Disfunção estrutural
Conforme Bernardo Domingos, as dificuldades por que passam as bandas sãos fossilizadas pelo “lambe-botismo, corrupção e a disfunção das instituições sociais ao serviço da arte e da cultura”.
Para o guitarrista, os media audiovisuais são a outra face da moeda com culpa no cartório. Os dirigentes de programas de música e entretenimento alimentam esquemas de corrupção e suborno para promover a “mediocridade na Rádio e na TV”.
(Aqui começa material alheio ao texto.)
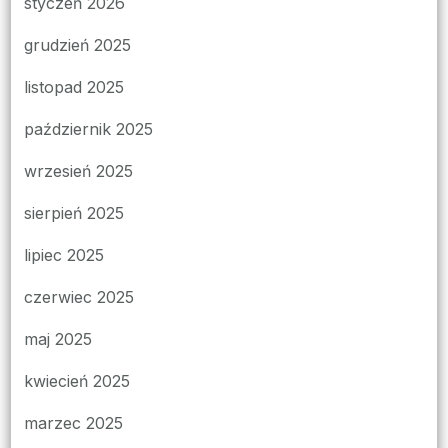
styczeń 2026
grudzień 2025
listopad 2025
październik 2025
wrzesień 2025
sierpień 2025
lipiec 2025
czerwiec 2025
maj 2025
kwiecień 2025
marzec 2025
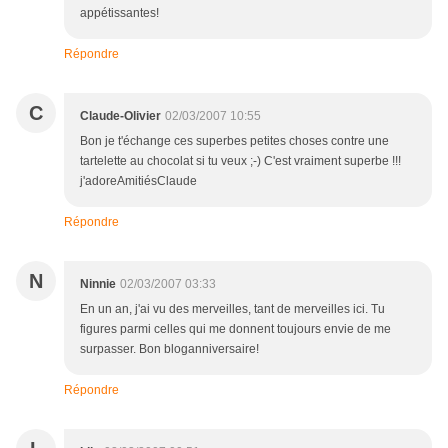
appétissantes!
Répondre
C
Claude-Olivier
02/03/2007 10:55
Bon je t'échange ces superbes petites choses contre une
tartelette au chocolat si tu veux ;-) C'est vraiment superbe !!!
j'adoreAmitiésClaude
Répondre
N
Ninnie
02/03/2007 03:33
En un an, j'ai vu des merveilles, tant de merveilles ici. Tu
figures parmi celles qui me donnent toujours envie de me
surpasser. Bon bloganniversaire!
Répondre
Por seu turno, Zenith explica que o outro aspecto é a fragilidade e inoperância dos mecenas em relação à aposta nas bandas. Disto resulta que as empresas “contratam o primeiro artista que toca em playback, sem antes avaliarem o contributo que a sua música tem para a construção social da nação. Isto faz com que – uma vez sem apoio – as bandas fiquem à deriva”.
O paradoxo
Mais caricato e paradoxal é que, com a emergência dos eventos votados à descoberta de talentos, a inoperância das instituições ao serviço da defesa e promoção da arte acabam por acomodar, em regra, uma situação que devia ser excepção.
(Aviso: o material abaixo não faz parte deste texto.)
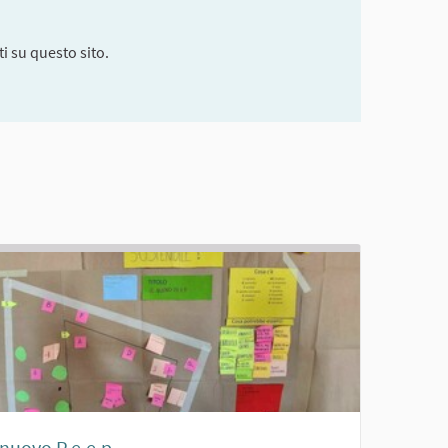
i su questo sito.
l nuovo P.e.e.p.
Tem-se, de um lado, um grupo de imitadores (que não pagam direitos autorais) a receber “um balúrdio de prémios”, em valores monetários e viaturas, se necessário. E do outro, os criadores a minguar. Parece que o melhor é imitar que criar. “Convenhamos, há coisas que não são claras na nossa cultura, e isso interessa a alguém”, desabafam os artistas.
Como reverter cenário?
Grotesca, na verdade, a situação social dos artistas. É uma realidade em que não se vive, sobrevive- se. Assim, para quem consegue manter-se de pé – como os Thikity – não se deve negar o reconhecimento de “exemplo de tenacidade”.
Mas afinal, “o que se faz com o acervo de arte e cultura que “bienalmente” se produz nos Festivais Nacionais de Cultura? Como e onde são aplicados os instrumentos legais ao serviço da arte e cultura no país? Que interesse e benefícios há, para os moçambicanos, em impingi-los com produtos culturais do exterior em detrimento dos seus?
O que é que custa ao Governo incentivar a venda local de instrumentos musicais a preços acessíveis?”. Para quem de direito, responder eficazmente a estas questões, talvez possa ser uma tentativa de reverter o cenário.
Pequena biografia
A Orquestra Thikity foi fundada em 1982, como Orquestra Juvenil da Rádio Moçambique, tendo adoptado este nome em 1998 – altura em que se desvincula da Rádio. Dos seus fundadores integra ainda Cíntia Amanda (vocalista, também jurista), Zenith (um engenheiro informático, na guitarra), Samss (musicólogo e técnico de identificação civil, na percussão) e Magaia (baterista e professor de música).
Ana Juliana e Osório Lucas são outros co-fundadores que abraçaram outras actividades diferentes da música. Aos primeiros juntam-se, actualmente, Bernardo Domingos, Timóteo Cuche, Soares e Canxixe, respectivamente na guitarra solo, saxofone, teclado e baixo.
Das várias actividades consta no portfólio do grupo a actuação com o cantor brasileiro, Martinho da Vila, por ocasião da celebração do 30º aniversário da RM, bem como a actuação com a maior banda africana de Zouk, os Kassav em 2004. Desde a segunda metade da década de ´80 a esta parte, a banda gravou mais de 70 músicas.